1.1.2 Les colonies israéliennes qui nous dépouillent de notre terre, au nom de Dieu ou
au nom de la force, contrôlent nos ressources naturelles, surtout l’eau et les terres agricoles,
dont elles privent des centaines de milliers de Palestiniens. Elles sont aujourd’hui un obstacle
face à toute solution politique
1.1.3 L’humiliation à laquelle nous sommes soumis chaque jour aux points de contrôle
militaires, pour nous rendre à notre travail, à nos écoles ou à nos hôpitaux.
1.1.4 La séparation entre les membres d’une même famille, qui rend la vie familiale
impossible pour des milliers de Palestiniens, lorsque l’un des époux n’est pas porteur d’une
carte d’identité israélienne.
1.1.5 La liberté religieuse elle-même, à savoir la liberté d’accès aux lieux saints,
devient limitée, sous prétexte de sécurité. Les lieux saints de Jérusalem sont inaccessibles à un
grand nombre de chrétiens et de musulmans de la Cisjordanie et de Gaza. Les gens de
Jérusalem eux-mêmes ne peuvent accéder à leurs lieux saints certains jours de fêtes, de même
que certains de nos prêtres arabes ne peuvent entrer à Jérusalem sans difficultés.
1.1.6 Les réfugiés font partie de notre réalité. La plupart d’entre eux vivent encore
dans les camps dans des situations difficiles inacceptables pour les êtres humains. Eux, qui ont
le droit de retour, attendent ce retour depuis des générations. Quel sera leur sort ?
1.1.7 Les milliers de personnes détenues dans les prisons israéliennes font elles aussi
partie de notre réalité. Les Israéliens remuent ciel et terre pour un seul prisonnier, mais ces
milliers de prisonniers palestiniens qui croupissent dans les prisons israéliennes, quand
verront-ils la liberté ?
1.1.8 Jérusalem est le coeur de notre réalité. Elle est en même temps symbole de paix et
signe de conflit. Après que le “mur” a créé une séparation entre les quartiers palestiniens de la
ville, les autorités israéliennes ne cessent de la vider de ses habitants palestiniens, chrétiens et
musulmans. On leur confisque leur carte d’identité, c’est-à-dire leur droit de résider à
Jérusalem. Leurs maisons sont démolies ou confisquées. Jérusalem, ville de la réconciliation,
est devenue la ville de la discrimination et de l’exclusion, et donc source de conflit au lieu
d’être source de paix.
1.2 Par ailleurs, Israël tourne en dérision le droit international et les résolutions
internationales, avec l’impuissance du monde arabe comme de la communauté internationale
face à ce mépris. Les droits de l’homme sont violés. Malgré les multiples rapports des
organisations locales et internationales des droits de la personne, l’oppression continue.

----------------------------------------

ACTIVITÉS À RÉALISER —
**1)** Réécrivez sous forme de liste le paragraphe de l'extrait qui commence par « Jérusalem est le coeur de notre réalité », en conservant ses faits principaux.
**2)** Les affirmations suivantes sont-elles conformes à l'extrait ? Répondez par oui ou par non et citez les mots du texte qui justifient chaque réponse.
(a) Les colonies israéliennes contrôlent surtout l'eau et les terres agricoles.
(b) La plupart des réfugiés ont quitté les camps.
(c) Les gens de Jérusalem peuvent accéder à leurs lieux saints tous les jours de fête.
**3)** Prolongez le texte sur la réalité vécue par les Palestiniens en reprenant après sa dernière phrase.

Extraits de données
----------------------------------------

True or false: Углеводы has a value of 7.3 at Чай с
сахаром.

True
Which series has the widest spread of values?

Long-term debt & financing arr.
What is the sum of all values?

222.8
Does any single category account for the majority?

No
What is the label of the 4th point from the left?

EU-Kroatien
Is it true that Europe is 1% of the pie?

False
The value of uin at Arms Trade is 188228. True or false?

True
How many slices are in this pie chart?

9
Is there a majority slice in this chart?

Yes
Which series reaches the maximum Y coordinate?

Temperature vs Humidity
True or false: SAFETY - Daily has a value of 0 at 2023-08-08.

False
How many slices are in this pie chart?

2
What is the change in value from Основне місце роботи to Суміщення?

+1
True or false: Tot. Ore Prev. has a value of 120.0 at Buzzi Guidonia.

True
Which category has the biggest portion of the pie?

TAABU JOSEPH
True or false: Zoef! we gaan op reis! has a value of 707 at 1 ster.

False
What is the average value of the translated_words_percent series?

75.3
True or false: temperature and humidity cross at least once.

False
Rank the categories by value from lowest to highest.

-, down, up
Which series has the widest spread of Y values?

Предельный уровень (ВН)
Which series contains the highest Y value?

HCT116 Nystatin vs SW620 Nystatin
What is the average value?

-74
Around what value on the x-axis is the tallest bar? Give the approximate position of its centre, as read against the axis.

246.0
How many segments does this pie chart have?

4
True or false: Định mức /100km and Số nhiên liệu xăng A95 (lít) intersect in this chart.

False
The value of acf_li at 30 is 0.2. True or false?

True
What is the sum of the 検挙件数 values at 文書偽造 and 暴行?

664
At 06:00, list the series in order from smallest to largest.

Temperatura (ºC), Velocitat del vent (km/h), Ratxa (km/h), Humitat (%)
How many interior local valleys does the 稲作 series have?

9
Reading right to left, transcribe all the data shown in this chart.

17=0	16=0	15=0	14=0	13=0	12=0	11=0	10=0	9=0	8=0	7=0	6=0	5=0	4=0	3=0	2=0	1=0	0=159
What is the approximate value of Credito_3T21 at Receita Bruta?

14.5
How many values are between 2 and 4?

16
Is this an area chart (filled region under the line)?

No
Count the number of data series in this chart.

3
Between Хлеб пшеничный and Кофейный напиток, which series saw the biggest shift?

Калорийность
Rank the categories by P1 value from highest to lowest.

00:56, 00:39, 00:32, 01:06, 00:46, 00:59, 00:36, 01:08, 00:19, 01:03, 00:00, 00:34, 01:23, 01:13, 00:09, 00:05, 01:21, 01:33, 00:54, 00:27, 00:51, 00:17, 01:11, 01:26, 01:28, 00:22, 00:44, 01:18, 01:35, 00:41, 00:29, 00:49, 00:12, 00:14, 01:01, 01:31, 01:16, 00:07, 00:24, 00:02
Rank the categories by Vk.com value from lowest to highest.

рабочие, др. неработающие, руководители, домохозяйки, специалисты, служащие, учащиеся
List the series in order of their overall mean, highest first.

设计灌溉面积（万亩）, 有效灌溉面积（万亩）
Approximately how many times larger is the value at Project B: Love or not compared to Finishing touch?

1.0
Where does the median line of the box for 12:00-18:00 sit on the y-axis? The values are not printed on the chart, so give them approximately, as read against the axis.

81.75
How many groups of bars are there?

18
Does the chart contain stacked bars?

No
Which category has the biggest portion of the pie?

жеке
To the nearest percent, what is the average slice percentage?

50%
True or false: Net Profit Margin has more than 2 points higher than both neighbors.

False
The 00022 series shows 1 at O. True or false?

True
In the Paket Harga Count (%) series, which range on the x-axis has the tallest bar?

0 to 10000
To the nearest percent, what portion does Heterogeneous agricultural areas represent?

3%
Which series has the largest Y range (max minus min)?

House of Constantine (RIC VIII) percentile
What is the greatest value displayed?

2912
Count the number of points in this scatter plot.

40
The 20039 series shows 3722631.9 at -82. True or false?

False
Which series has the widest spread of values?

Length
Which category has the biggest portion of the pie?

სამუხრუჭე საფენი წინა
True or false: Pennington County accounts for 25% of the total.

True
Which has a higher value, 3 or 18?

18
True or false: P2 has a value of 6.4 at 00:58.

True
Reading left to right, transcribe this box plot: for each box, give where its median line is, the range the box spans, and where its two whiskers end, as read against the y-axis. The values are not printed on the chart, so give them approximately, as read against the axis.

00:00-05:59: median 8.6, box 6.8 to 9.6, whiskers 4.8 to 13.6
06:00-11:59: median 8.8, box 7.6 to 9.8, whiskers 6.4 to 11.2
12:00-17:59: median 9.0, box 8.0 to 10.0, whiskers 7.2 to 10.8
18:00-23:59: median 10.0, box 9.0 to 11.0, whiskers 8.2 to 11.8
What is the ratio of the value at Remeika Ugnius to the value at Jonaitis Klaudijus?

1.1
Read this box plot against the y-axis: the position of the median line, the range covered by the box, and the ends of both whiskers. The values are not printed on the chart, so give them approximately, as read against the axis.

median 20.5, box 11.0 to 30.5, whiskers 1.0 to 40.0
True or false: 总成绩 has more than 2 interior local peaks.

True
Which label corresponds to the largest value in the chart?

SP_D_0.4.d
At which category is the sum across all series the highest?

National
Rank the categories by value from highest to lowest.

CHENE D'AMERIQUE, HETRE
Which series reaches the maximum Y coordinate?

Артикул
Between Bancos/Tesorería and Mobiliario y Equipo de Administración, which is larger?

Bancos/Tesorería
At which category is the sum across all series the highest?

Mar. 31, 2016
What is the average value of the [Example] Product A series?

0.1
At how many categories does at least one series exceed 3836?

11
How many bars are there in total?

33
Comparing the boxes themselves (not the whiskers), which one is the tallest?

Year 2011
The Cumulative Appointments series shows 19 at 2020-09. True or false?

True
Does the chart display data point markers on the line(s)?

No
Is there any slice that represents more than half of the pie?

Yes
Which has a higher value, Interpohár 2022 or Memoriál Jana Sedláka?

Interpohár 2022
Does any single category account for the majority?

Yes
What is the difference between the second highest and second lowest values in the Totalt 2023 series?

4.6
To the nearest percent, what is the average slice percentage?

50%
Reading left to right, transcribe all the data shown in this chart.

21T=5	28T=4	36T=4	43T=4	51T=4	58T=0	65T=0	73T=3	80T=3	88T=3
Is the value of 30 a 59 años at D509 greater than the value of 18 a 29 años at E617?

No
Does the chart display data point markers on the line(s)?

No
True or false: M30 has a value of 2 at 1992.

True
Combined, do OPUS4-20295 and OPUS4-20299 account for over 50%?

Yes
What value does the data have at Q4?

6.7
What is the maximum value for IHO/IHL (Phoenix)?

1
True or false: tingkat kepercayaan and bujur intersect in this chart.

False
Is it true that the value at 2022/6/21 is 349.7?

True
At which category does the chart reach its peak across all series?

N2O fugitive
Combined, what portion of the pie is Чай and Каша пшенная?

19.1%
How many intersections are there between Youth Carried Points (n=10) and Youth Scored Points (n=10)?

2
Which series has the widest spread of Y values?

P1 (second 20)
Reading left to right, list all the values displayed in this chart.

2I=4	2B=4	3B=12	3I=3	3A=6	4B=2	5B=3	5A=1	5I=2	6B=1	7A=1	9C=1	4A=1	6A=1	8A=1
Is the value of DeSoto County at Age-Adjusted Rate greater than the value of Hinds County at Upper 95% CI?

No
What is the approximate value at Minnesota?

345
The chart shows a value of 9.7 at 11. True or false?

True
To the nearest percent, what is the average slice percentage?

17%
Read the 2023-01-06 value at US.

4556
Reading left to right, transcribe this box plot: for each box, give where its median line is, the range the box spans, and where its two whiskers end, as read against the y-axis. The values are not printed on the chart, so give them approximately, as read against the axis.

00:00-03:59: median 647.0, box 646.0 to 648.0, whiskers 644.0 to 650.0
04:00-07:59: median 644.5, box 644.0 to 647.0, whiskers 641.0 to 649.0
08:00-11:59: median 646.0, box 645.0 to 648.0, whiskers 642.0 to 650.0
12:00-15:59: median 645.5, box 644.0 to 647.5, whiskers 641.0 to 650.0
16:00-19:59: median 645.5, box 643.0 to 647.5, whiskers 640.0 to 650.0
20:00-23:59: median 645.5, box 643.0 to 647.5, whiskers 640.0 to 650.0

----------------------------------------

CORRIGÉ DES ACTIVITÉS —
**1)**
- Jérusalem est le cœur de notre réalité : à la fois symbole de paix et signe de conflit.
- Le « mur » a séparé les quartiers palestiniens de la ville.
- Les autorités israéliennes ne cessent de la vider de ses habitants palestiniens, chrétiens et musulmans. Elles confisquent leur carte d'identité, donc leur droit de résider à Jérusalem, et démolissent ou confisquent leurs maisons.
- Ville de la réconciliation, Jérusalem est devenue ville de la discrimination et de l'exclusion, source de conflit au lieu d'être source de paix.

**2)**
(a) Oui : « contrôlent nos ressources naturelles, surtout l’eau et les terres agricoles ».
(b) Non : « La plupart d’entre eux vivent encore dans les camps ».
(c) Non : « Les gens de Jérusalem eux-mêmes ne peuvent accéder à leurs lieux saints certains jours de fêtes ».

**3)**
1.2.1 Les Palestiniens de l’Etat d’Israël, tout en étant des citoyens ayant tous les droits
et les devoirs que leur confère la citoyenneté, ont eux aussi subi une injustice historique et ne
cessent de souffrir de politiques discriminatoires. Eux aussi attendent d’obtenir tous leurs
droits et d’être traités à égalité avec tous les citoyens de l’Etat.
1.3 L’émigration est une autre dimension de notre réalité. L’absence de toute vision ou
espoir de paix et de liberté a poussé les jeunes, chrétiens et musulmans, à émigrer. Le pays se
voit ainsi privé de sa ressource la plus importante et la plus riche : une jeunesse instruite. La
diminution du nombre de chrétiens, en particulier en Palestine, est une des graves
conséquences de ce conflit, de l’impuissance et de l’échec aux niveaux local et international à
trouver une solution globale au problème.
1.4 Face à cette réalité les Israéliens prétendent justifier leurs actes comme actes de
légitime défense. C’est pourquoi l’occupation continue, de même que les punitions collectives
et les représailles de toutes sortes contre les Palestiniens. C’est là, à notre avis, une vision
renversée des choses. Oui, il y a une résistance palestinienne à l’occupation. Mais,
précisément, s’il n’y avait pas d’occupation, il n’y aurait pas de résistance ; il n’y aurait eu
non plus ni peur ni insécurité. Voilà ce que nous constatons, et nous appelons les Israéliens à
mettre fin à l’occupation. Ils verront alors un nouveau monde, dans lequel il n’y a ni peur ni
menaces, mais sécurité, justice et paix.
1.5 La riposte palestinienne face à cette réalité a revêtu de nombreuses formes.
Certains ont choisi la voie des négociations : c’est là la position officielle de l’Autorité
palestinienne. Mais cela n’a pas fait avancer le processus de paix. D’autres partis politiques ont
eu recours à la résistance armée. Israël s’en est servi comme prétexte pour accuser les
Palestiniens d’être des terroristes, ce qui lui a permis d’altérer la véritable nature du conflit, le
présentant comme une guerre israélienne contre le terrorisme et non comme une résistance
palestinienne légitime à l’occupation israélienne.
1.5.1 Le conflit interne entre les Palestiniens, ainsi que la séparation de Gaza du reste
des territoires palestiniens n’ont fait qu’aggraver la tragédie. Il convient aussi de noter que bien
que la division ait affecté les Palestiniens eux-mêmes, la responsabilité pèse pour beaucoup
sur la communauté internationale, car elle a refusé d’accueillir positivement la volonté du
peuple palestinien telle qu’elle a été exprimée avec les résultats des élections menées
démocratiquement et légalement en 2006.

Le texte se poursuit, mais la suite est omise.